概要

カカドゥ国立公園内のウビル、ノーランジーロックなどに数千カ所の岩壁画が残る。最古のものは2万年以上前に遡り、X線スタイル(動物の骨格や内臓を透視的に描く技法)が特徴的。絶滅したメガファウナ(タスマニアタイガーの祖先など)、ヨーロッパ人の帆船、ライフルなど時代の変遷が記録されている。

歴史的背景

アボリジニの岩壁画は「美術作品」ではなく、ドリームタイムの物語を記録・更新する宗教的行為である。新しい出来事(ヨーロッパ人の到来など)も壁画に加えられ、「生きたアーカイブ」として機能してきた。特定の壁画は特定の儀礼とのみ結びつき、許可なく見ることが禁じられている場所もある。

地形・地理的特徴

ノーザンテリトリーのアーネムランド台地の砂岩の崖と岩陰。
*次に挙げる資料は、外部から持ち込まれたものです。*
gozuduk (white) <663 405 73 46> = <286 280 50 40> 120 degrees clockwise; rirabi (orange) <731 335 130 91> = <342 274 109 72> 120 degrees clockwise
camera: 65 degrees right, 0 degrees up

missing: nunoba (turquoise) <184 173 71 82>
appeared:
モンスーン気候で乾季と雨季が明瞭に分かれ、雨季には広大な湿地が形成される。岩陰は雨季の避難所であり、描画に適した平坦な岩面が豊富に存在する。

歴史的重要性

人類最古の連続的な芸術的伝統の一つであり、数万年にわたる文化的連続性を示す。1981年にユネスコ世界遺産(複合遺産)に登録。先住民の芸術と生態学的知識を記録した世界最大の岩壁画ギャラリー。